Director: Gary Ross (Seabiscuit, Pleasantville)
Screenplay: Gary Ross, Suzanne Collins, Billy Ray
Novel: Suzanne Collins,
Producers: Nina Jacobson, Jon Kilik
Starring: Jennifer Lawrence, Josh Hutcherson, Woody Harrelson, Wes Bentley, Elizabeth Banks, Liam Hemsworth, Stanley Tucci, Toby Jones, Lenny Kravitz, Donald Sutherland,
MPAA Rating: PG-13
Running time: 142 min.
Take the above, two and a half out of five star rating with a grain of salt. When a movie is made for a very specific audience, it is difficult to write-up an objective review when I am one of the folks the film is aiming to cater to. No, not middle aged, white males from the suburbs and not necessarily fifteen year-old girls. The movie is made for folks who have read the book – plain and simple. Young or old, man or woman, if you have read the book, at the very least you will be entertained and feel good about what you have seen. Not in the 24 million pool of folks who have read the trilogy? Sorry, this movie ain’t for you. I am guessing, but in all likelihood the non-readers will feel cheated and confused about what all this hype is about; without the source material in the back of your mind, The Hunger Games might just be one of the most bafflingly uninteresting films of the year.

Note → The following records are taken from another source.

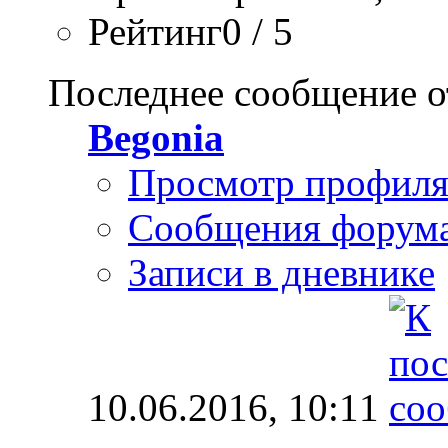
Рейтинг0 / 5
Последнее сообщение о
Begonia
Просмотр профил
Сообщения форум
Записи в дневнике
10.06.2016,
10:11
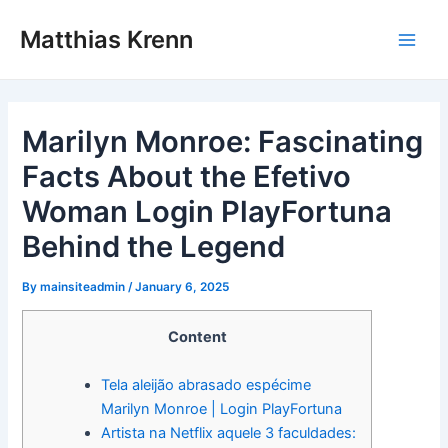
Skip
Post
Main
Matthias Krenn
to
navigation
Men
content
Marilyn Monroe: Fascinating
Facts About the Efetivo
Woman Login PlayFortuna
Behind the Legend
By
mainsiteadmin
/
January 6, 2025
Content
Tela aleijão abrasado espécime
Marilyn Monroe | Login PlayFortuna
Artista na Netflix aquele 3 faculdades:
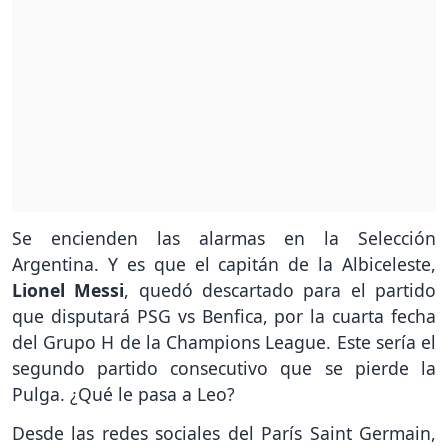
Se encienden las alarmas en la Selección
Argentina. Y es que el capitán de la Albiceleste,
Lionel Messi
, quedó descartado para el partido
que disputará PSG vs Benfica, por la cuarta fecha
del Grupo H de la Champions League. Este sería el
segundo partido consecutivo que se pierde la
Pulga. ¿Qué le pasa a Leo?
Desde las redes sociales del París Saint Germain,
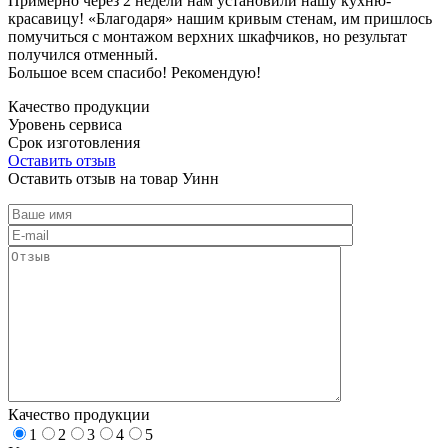
Примерно через 2 недели нам установили нашу кухню-
красавицу! «Благодаря» нашим кривым стенам, им пришлось
помучиться с монтажом верхних шкафчиков, но результат
получился отменный.
Большое всем спасибо! Рекомендую!
Качество продукции
Уровень сервиса
Срок изготовления
Оставить отзыв
Оставить отзыв на товар Уинн
Качество продукции
1
2
3
4
5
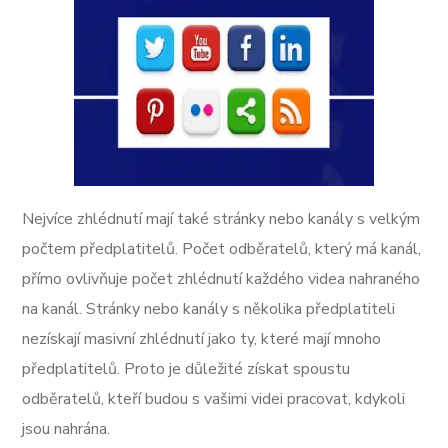
Nejvíce zhlédnutí mají také stránky nebo kanály s velkým
počtem předplatitelů. Počet odběratelů, který má kanál,
přímo ovlivňuje počet zhlédnutí každého videa nahraného
na kanál. Stránky nebo kanály s několika předplatiteli
nezískají masivní zhlédnutí jako ty, které mají mnoho
předplatitelů. Proto je důležité získat spoustu
odběratelů, kteří budou s vašimi videi pracovat, kdykoli
jsou nahrána.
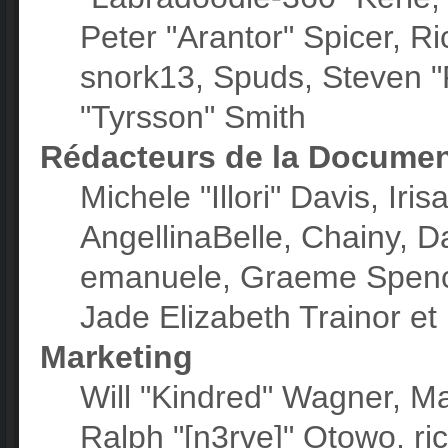
Peter "Arantor" Spicer, R
snork13, Spuds, Steven "
"Tyrsson" Smith
Rédacteurs de la Documen
Michele "Illori" Davis, Ir
AngellinaBelle, Chainy, Da
emanuele, Graeme Spenc
Jade Elizabeth Trainor e
Marketing
Will "Kindred" Wagner, M
Ralph "[n3rve]" Otowo, ri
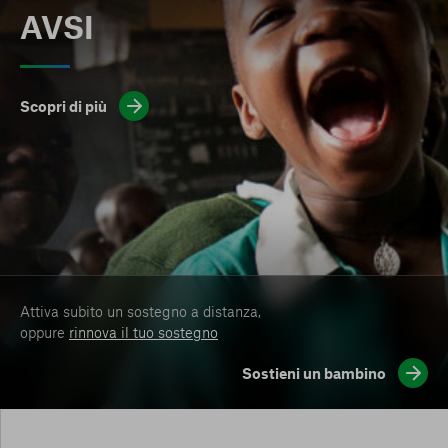
AVSI
Scopri di più
Attiva subito un sostegno a distanza,
oppure
rinnova il tuo sostegno
Sostieni un bambino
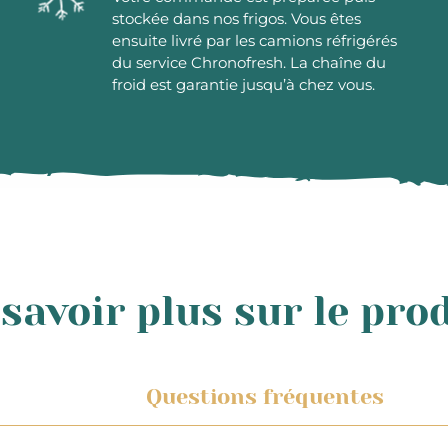
stockée dans nos frigos. Vous êtes
ensuite livré par les camions réfrigérés
du service Chronofresh. La chaîne du
froid est garantie jusqu’à chez vous.
savoir plus sur le pro
Questions fréquentes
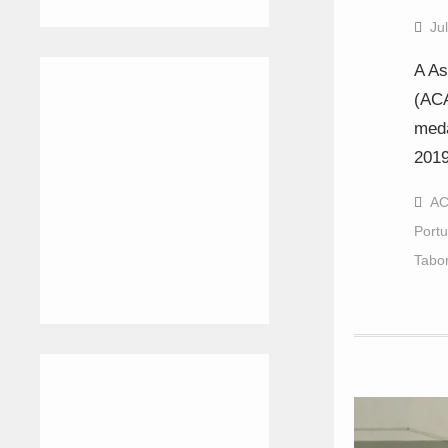
Ju
A As
(ACA
meda
2019
A
Port
Tabo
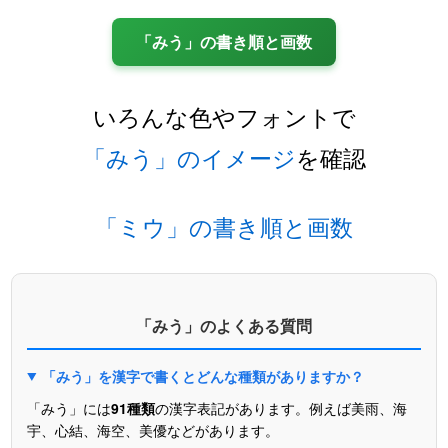
「みう」の書き順と画数
いろんな色やフォントで
「みう」のイメージ
を確認
「ミウ」の書き順と画数
「みう」のよくある質問
「みう」を漢字で書くとどんな種類がありますか？
「みう」には
91種類
の漢字表記があります。例えば美雨、海
宇、心結、海空、美優などがあります。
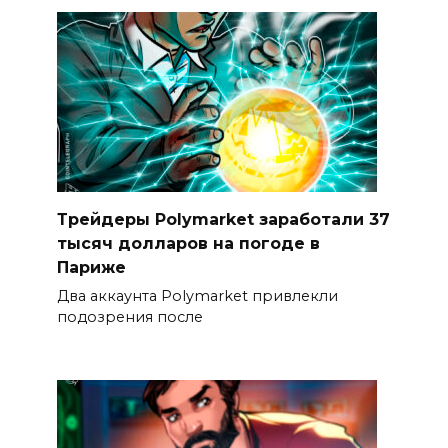
Трейдеры Polymarket заработали 37
тысяч долларов на погоде в
Париже
Два аккаунта Polymarket привлекли
подозрения после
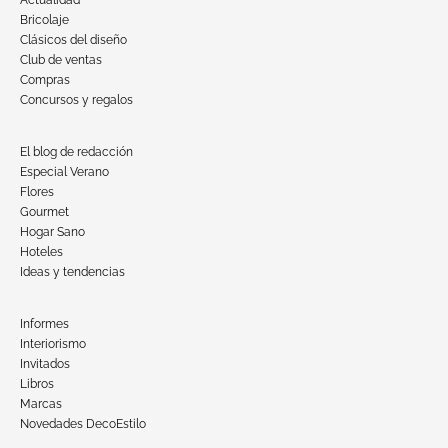
Bricolaje
Clásicos del diseño
Club de ventas
Compras
Concursos y regalos
El blog de redacción
Especial Verano
Flores
Gourmet
Hogar Sano
Hoteles
Ideas y tendencias
Informes
Interiorismo
Invitados
Libros
Marcas
Novedades DecoEstilo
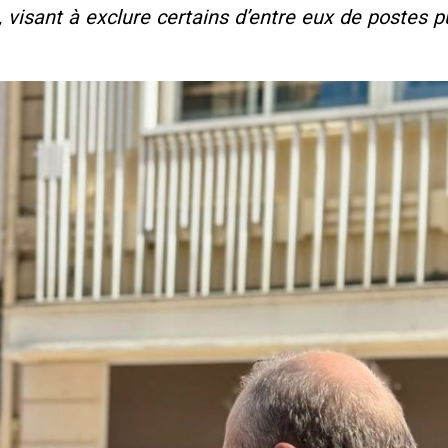
, visant à exclure certains d’entre eux de postes pu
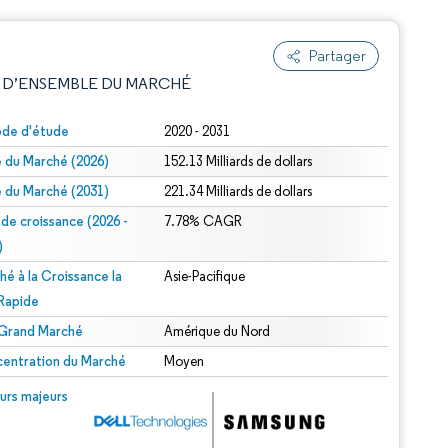
Partager
 D’ENSEMBLE DU MARCHÉ
ode d'étude
2020 - 2031
le du Marché (2026)
152.13 Milliards de dollars
le du Marché (2031)
221.34 Milliards de dollars
 de croissance (2026 -
7.78% CAGR
)
hé à la Croissance la
Asie-Pacifique
e attribution sous CC BY 4.0.
 Rapide
 Grand Marché
Amérique du Nord
entration du Marché
Moyen
© Mordor Intelligence. La réutilisation nécessite une attribution sous CC BY 4.0.
urs majeurs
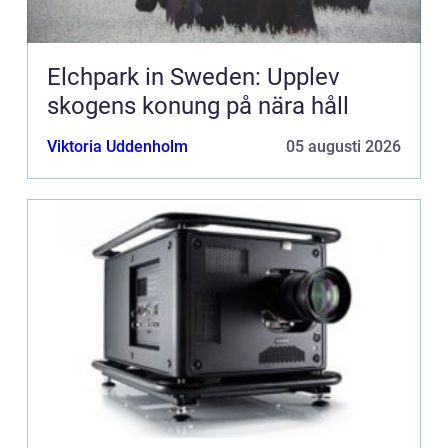
Elchpark in Sweden: Upplev
skogens konung på nära håll
Viktoria Uddenholm
05 augusti 2026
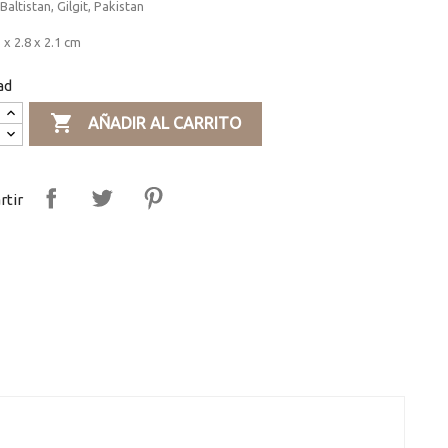
Baltistan, Gilgit, Pakistan
 x 2.8 x 2.1 cm
ad

AÑADIR AL CARRITO
tir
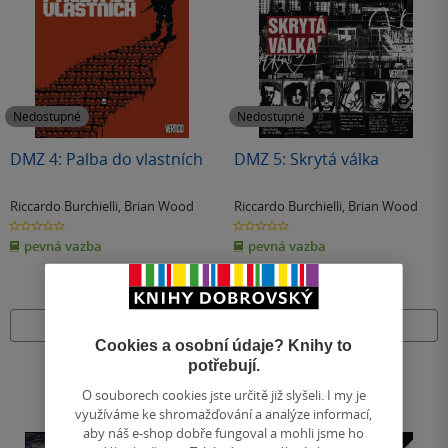
Nedostupné
Nedostupné
DMZ 4: Palba do vlastních
DMZ 5: Skrytá válka
Riccardo Burchielli
,
Brian Wood
Riccardo Burchielli
,
Brian Wood
0.0
0.0
z
z
pevná vazba
pevná vazba
5
5
hvězdiček
hvězdiček
Nedostupné
Nedostupné
Cookies a osobní údaje? Knihy to
potřebují.
O souborech cookies jste určitě již slyšeli. I my je
využíváme ke shromažďování a analýze informací,
aby náš e-shop dobře fungoval a mohli jsme ho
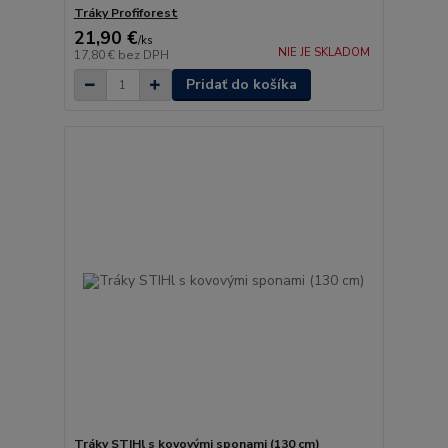
Tráky Profiforest
21,90 €
/
ks
NIE JE SKLADOM
17,80 €
bez DPH
Pridať do košíka
Tráky STIHl s kovovými sponami (130 cm)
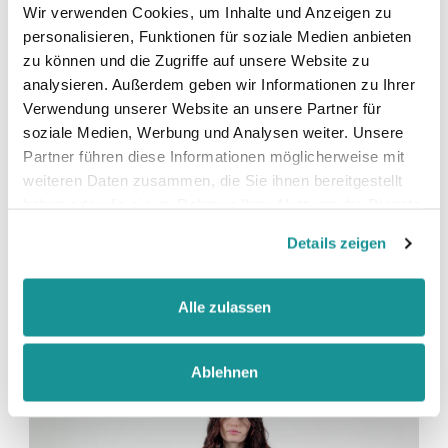
Wir verwenden Cookies, um Inhalte und Anzeigen zu
faire Arbeitsbedingungen
personalisieren, Funktionen für soziale Medien anbieten
zu können und die Zugriffe auf unsere Website zu
analysieren. Außerdem geben wir Informationen zu Ihrer
Verwendung unserer Website an unsere Partner für
soziale Medien, Werbung und Analysen weiter. Unsere
Partner führen diese Informationen möglicherweise mit
weiteren Daten zusammen, die Sie ihnen bereitgestellt
Größentabelle
haben oder die sie im Rahmen Ihrer Nutzung der Dienste
gesammelt haben.
Details zeigen
Datenblatt
Alle zulassen
Produkt-Video anschauen
Ablehnen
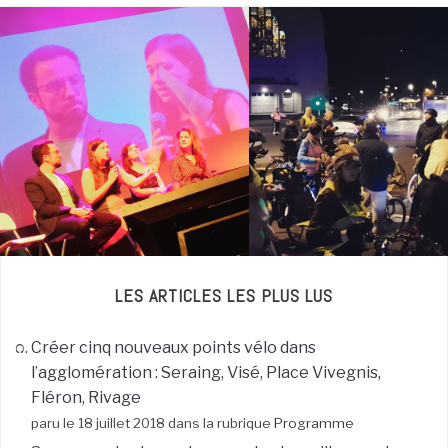
LES ARTICLES LES PLUS LUS
Créer cinq nouveaux points vélo dans
l’agglomération : Seraing, Visé, Place Vivegnis,
Fléron, Rivage
paru le 18 juillet 2018 dans la rubrique
Programme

In an unspecified year of the future, some sort of disastrous event has split the populated world into twelve districts; some rich, some poor. All districts are overseen by a fascist regime and dictator. To keep the people of the various districts repressed, yet at the same time to keep up spirits and giving them something to root for (and against), the government arranges an annual “celebration” know as the hunger games. One boy and one girl from each district is selected by lottery to represent their district in a battle to the death. Throughout the banquets, training and media tours leading up to the actual games, alliances forge, romances blossom and rivalries surge; with a little bit of politics and clever strategy thrown in for good measure. It’s a fight to the death and only one shall walk away as victor. (And, for that matter, alive.)